**What you will do**
Here the job is to print all of the entries below verbatim and leave out any picture.

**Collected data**
<<<<

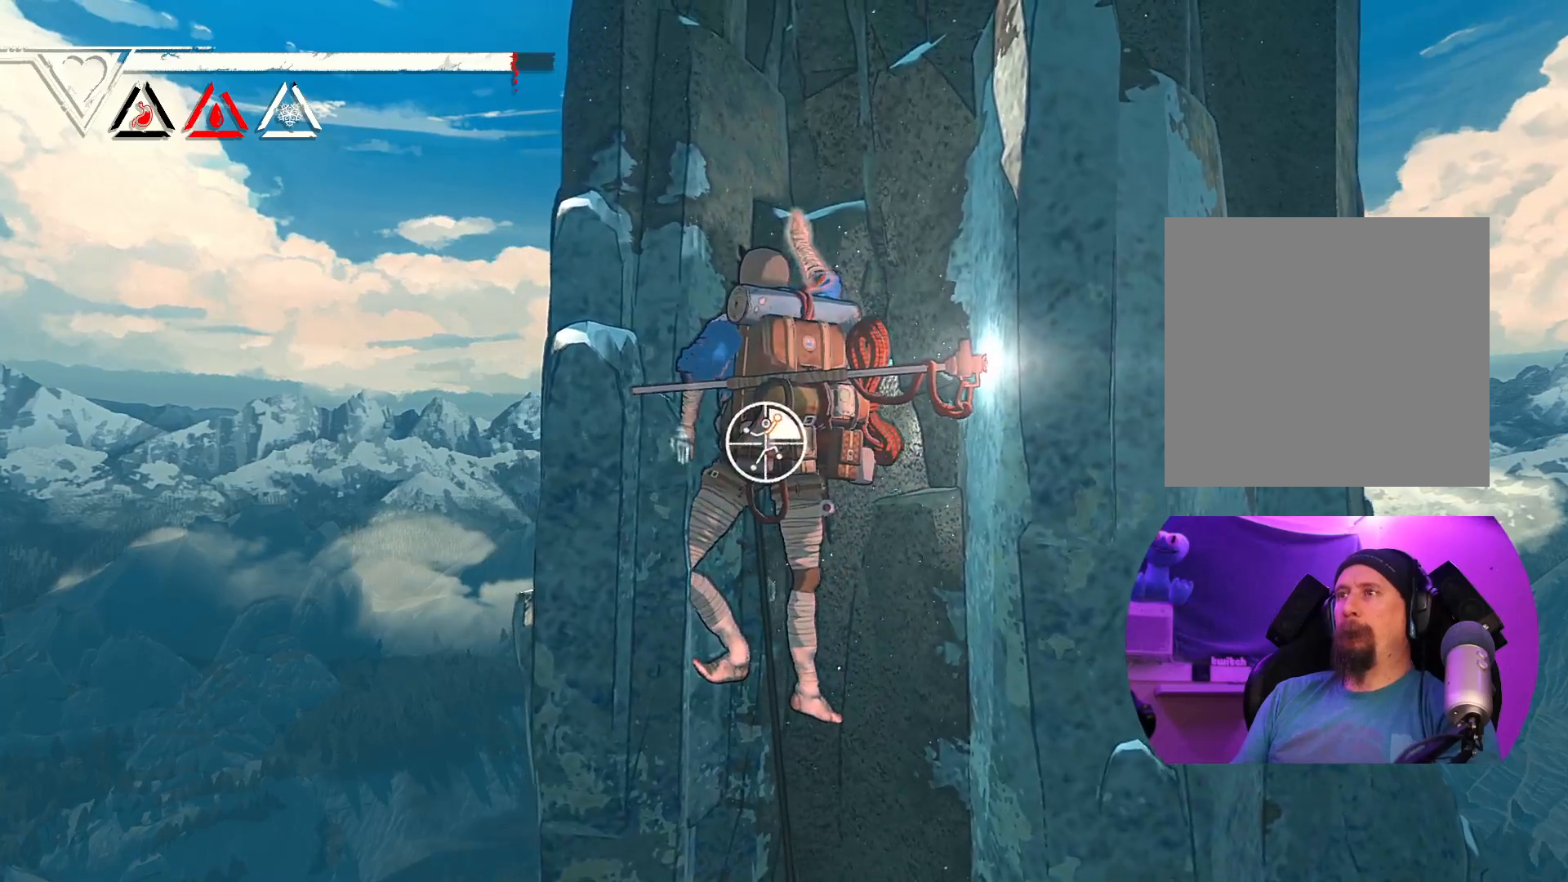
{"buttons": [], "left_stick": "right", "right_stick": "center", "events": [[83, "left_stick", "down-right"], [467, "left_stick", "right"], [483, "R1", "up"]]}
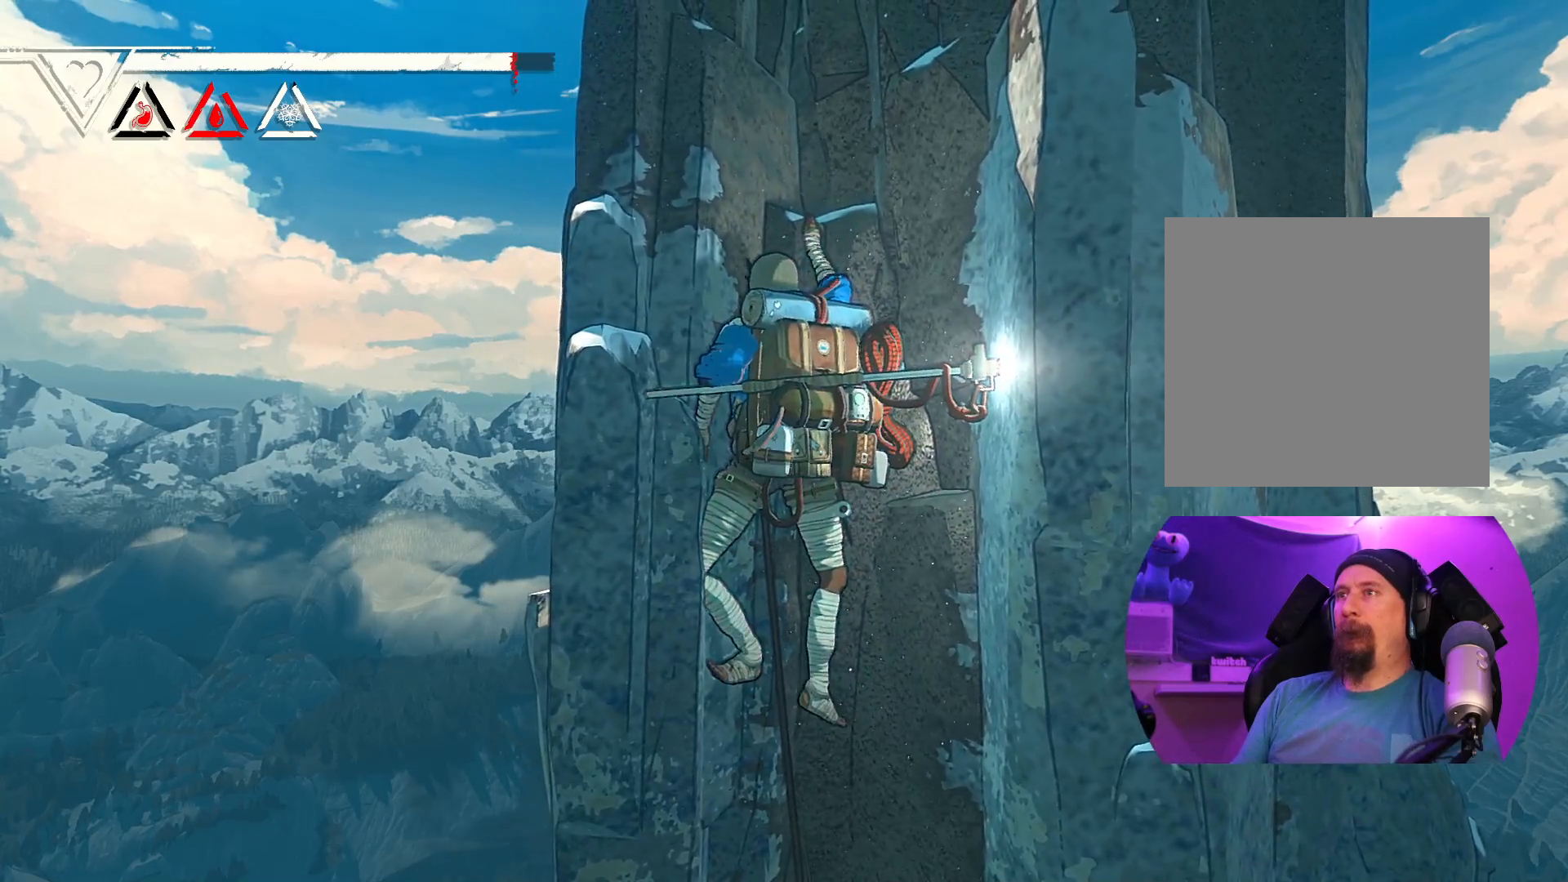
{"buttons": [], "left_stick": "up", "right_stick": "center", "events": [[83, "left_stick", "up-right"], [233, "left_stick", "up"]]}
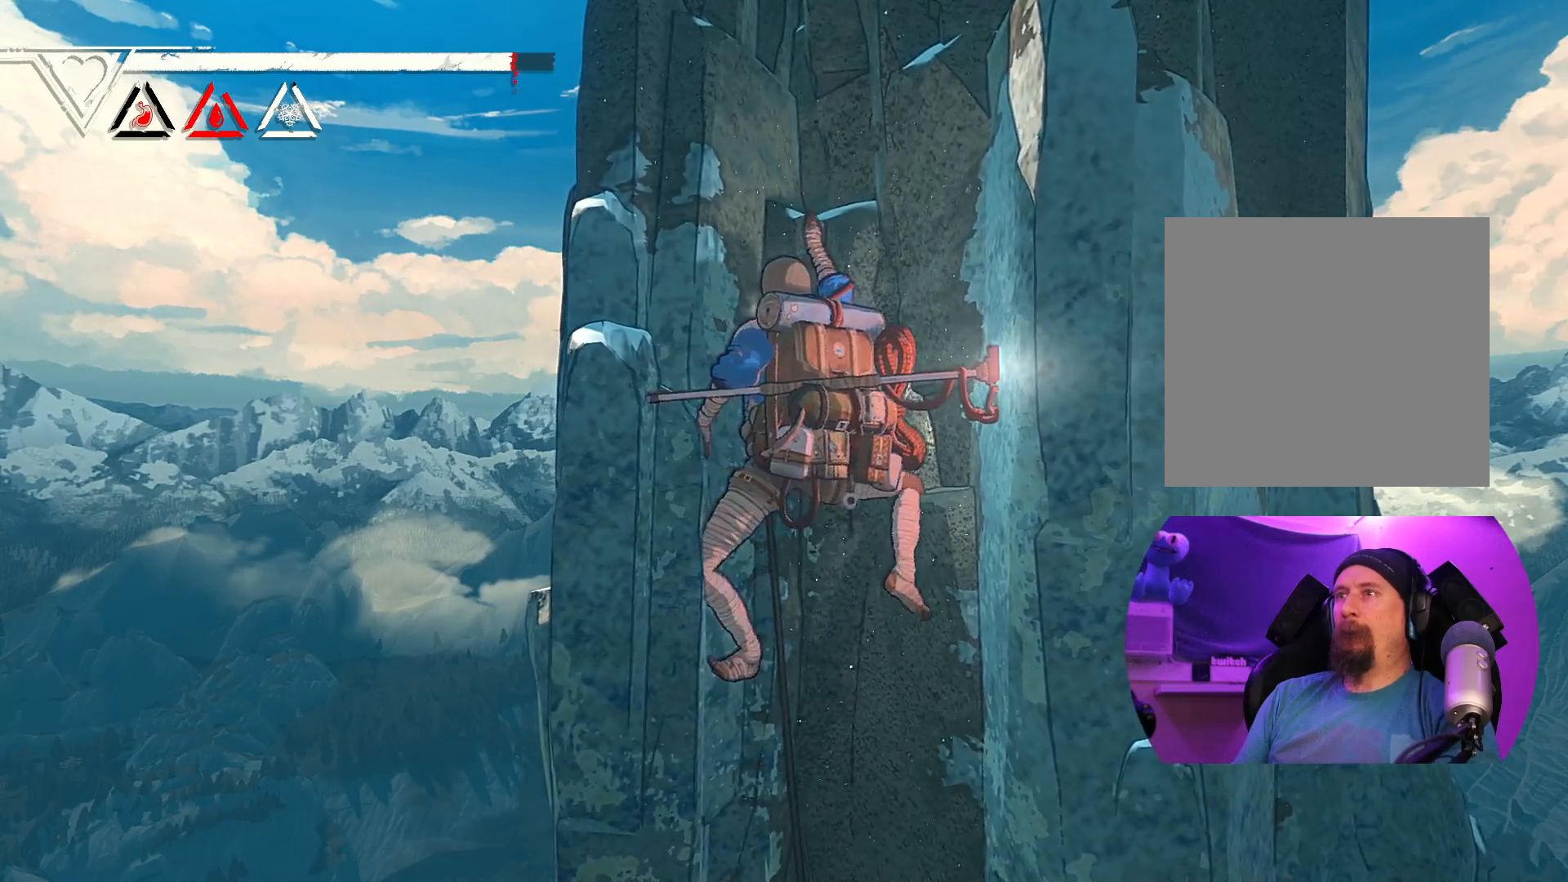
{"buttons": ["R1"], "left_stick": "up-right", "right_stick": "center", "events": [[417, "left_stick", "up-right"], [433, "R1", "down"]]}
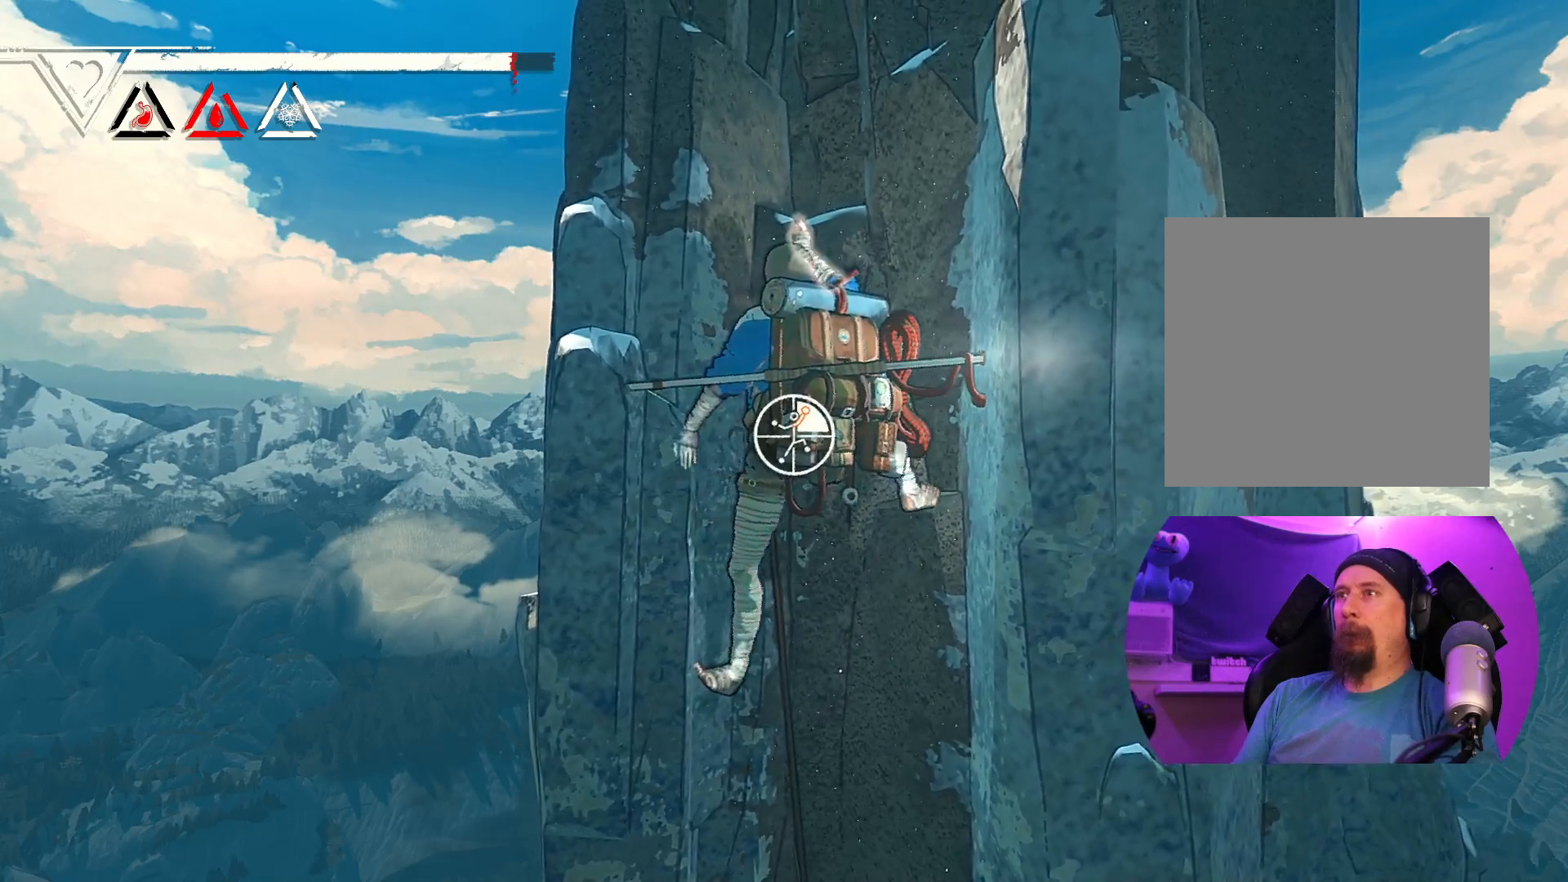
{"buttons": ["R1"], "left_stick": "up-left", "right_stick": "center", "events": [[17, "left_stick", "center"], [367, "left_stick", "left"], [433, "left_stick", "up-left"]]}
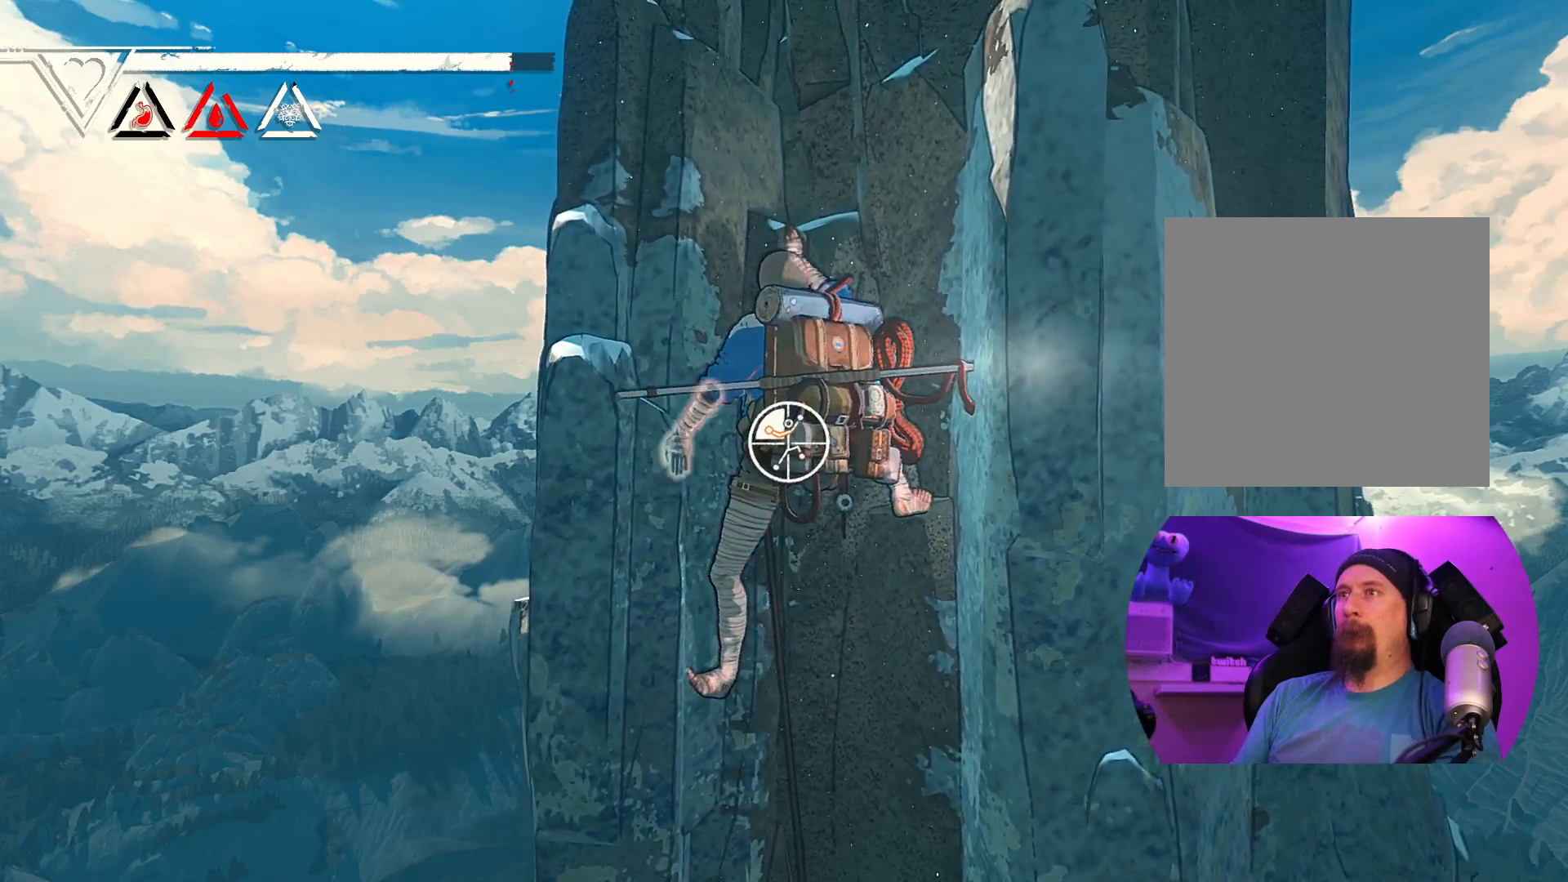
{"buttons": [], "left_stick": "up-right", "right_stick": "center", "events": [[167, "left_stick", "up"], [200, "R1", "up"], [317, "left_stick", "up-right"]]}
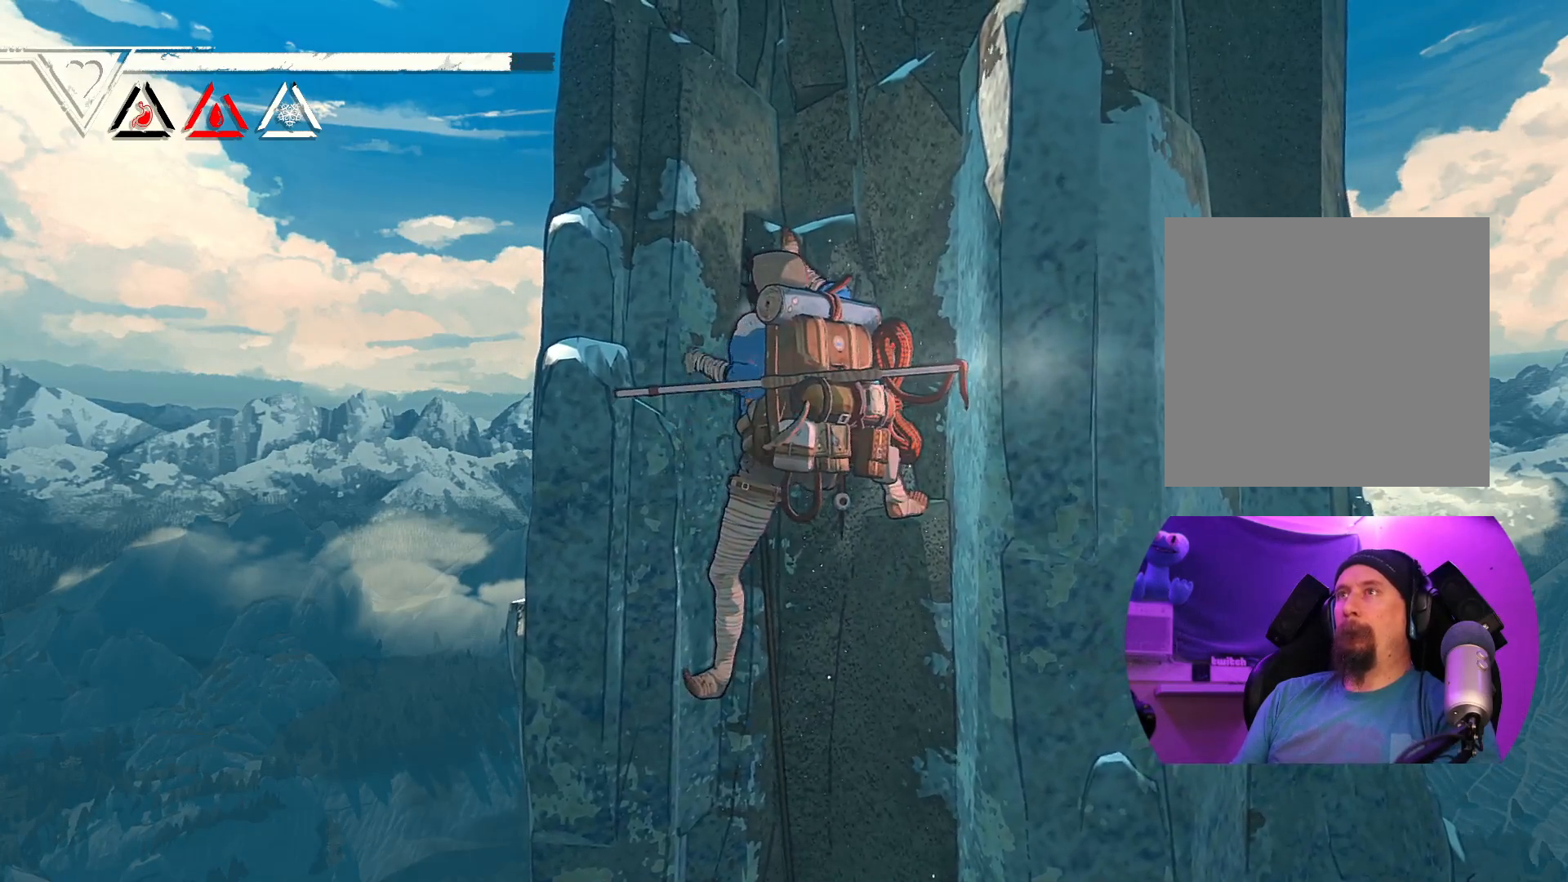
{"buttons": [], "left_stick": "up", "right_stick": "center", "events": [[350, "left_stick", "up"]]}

>>>>

**Finished task**
{"buttons": [], "left_stick": "right", "right_stick": "center", "events": [[83, "left_stick", "down-right"], [467, "left_stick", "right"], [483, "R1", "up"]]}
{"buttons": [], "left_stick": "up", "right_stick": "center", "events": [[83, "left_stick", "up-right"], [233, "left_stick", "up"]]}
{"buttons": ["R1"], "left_stick": "up-right", "right_stick": "center", "events": [[417, "left_stick", "up-right"], [433, "R1", "down"]]}
{"buttons": ["R1"], "left_stick": "up-left", "right_stick": "center", "events": [[17, "left_stick", "center"], [367, "left_stick", "left"], [433, "left_stick", "up-left"]]}
{"buttons": [], "left_stick": "up-right", "right_stick": "center", "events": [[167, "left_stick", "up"], [200, "R1", "up"], [317, "left_stick", "up-right"]]}
{"buttons": [], "left_stick": "up", "right_stick": "center", "events": [[350, "left_stick", "up"]]}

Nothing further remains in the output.